--- START ---

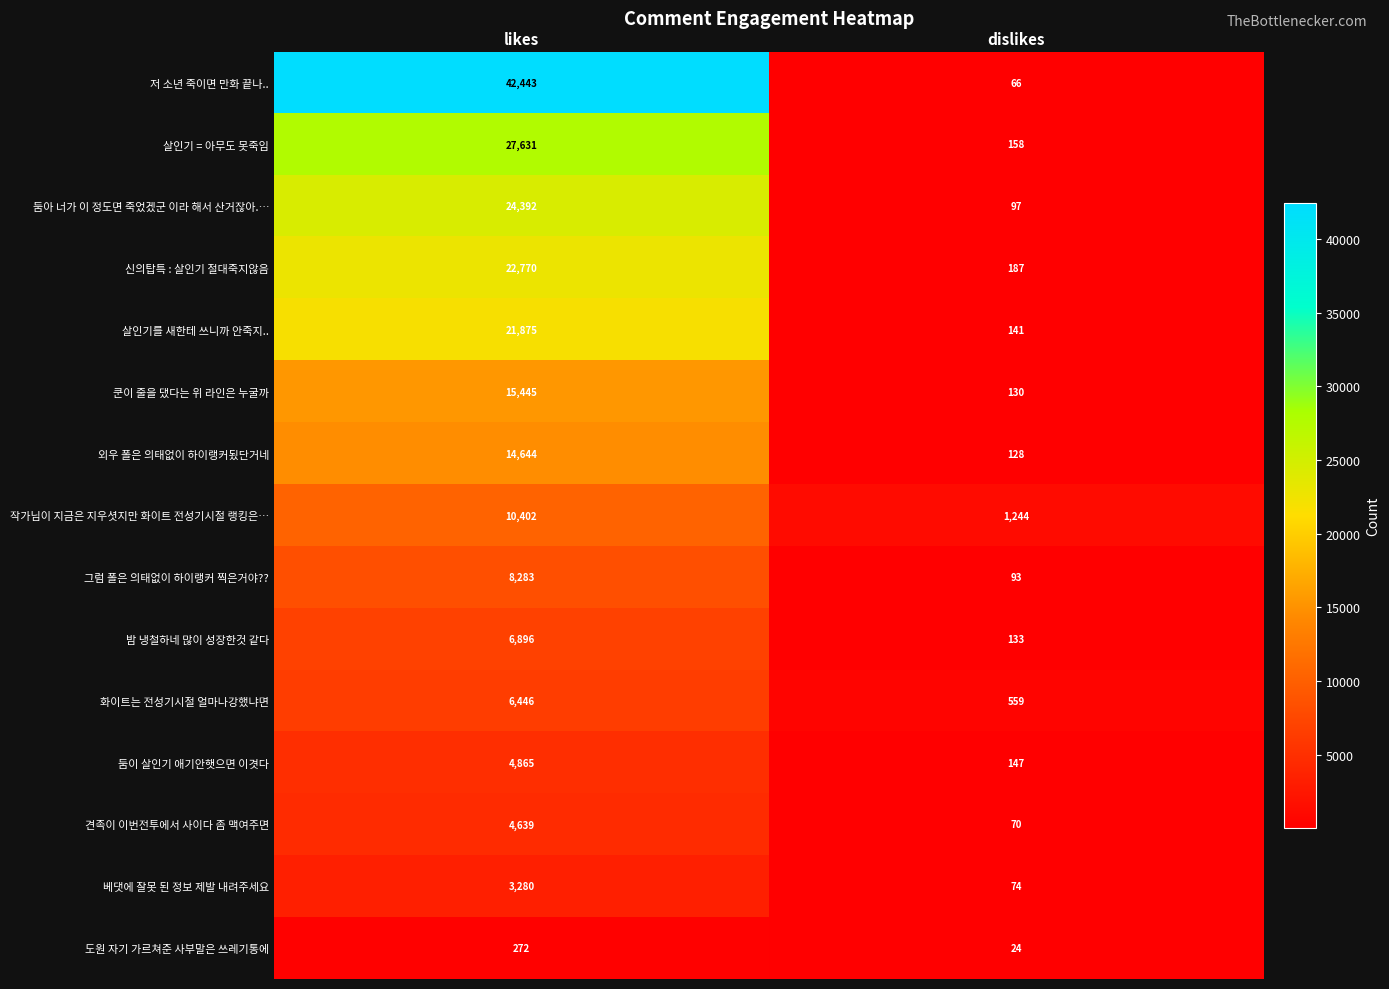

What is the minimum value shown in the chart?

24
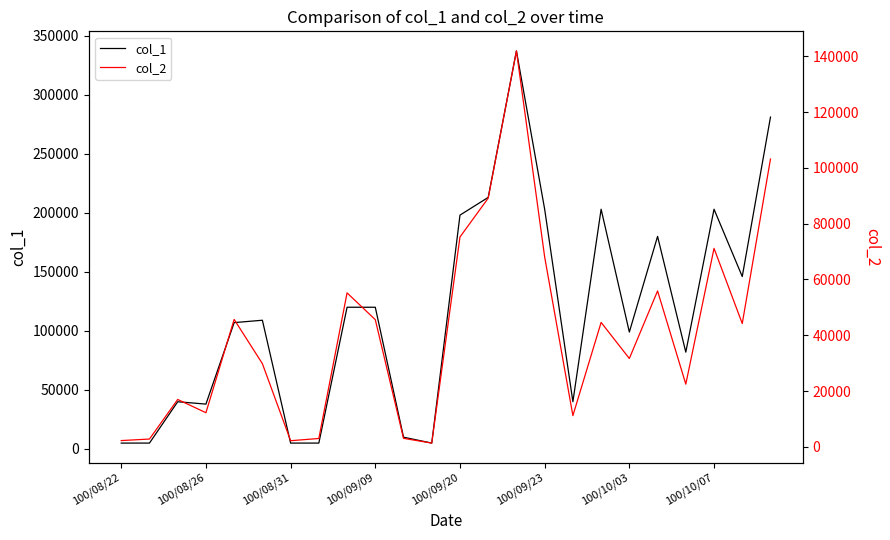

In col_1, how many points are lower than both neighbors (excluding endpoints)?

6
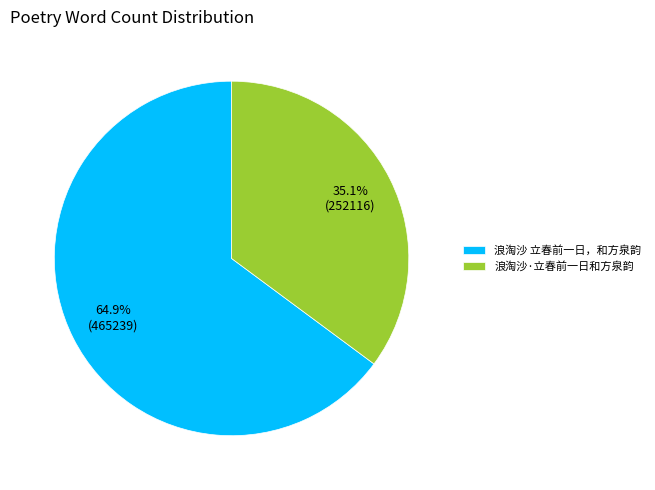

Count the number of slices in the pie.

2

--- END ---

## Work instructions
Rewrite all of the records above, replacing "slices" with "wedges" and keeping every other word the same. Omit the pictures from your answer.

## Output for this exercise
What is the minimum value shown in the chart?

24

In col_1, how many points are lower than both neighbors (excluding endpoints)?

6

Count the number of wedges in the pie.

2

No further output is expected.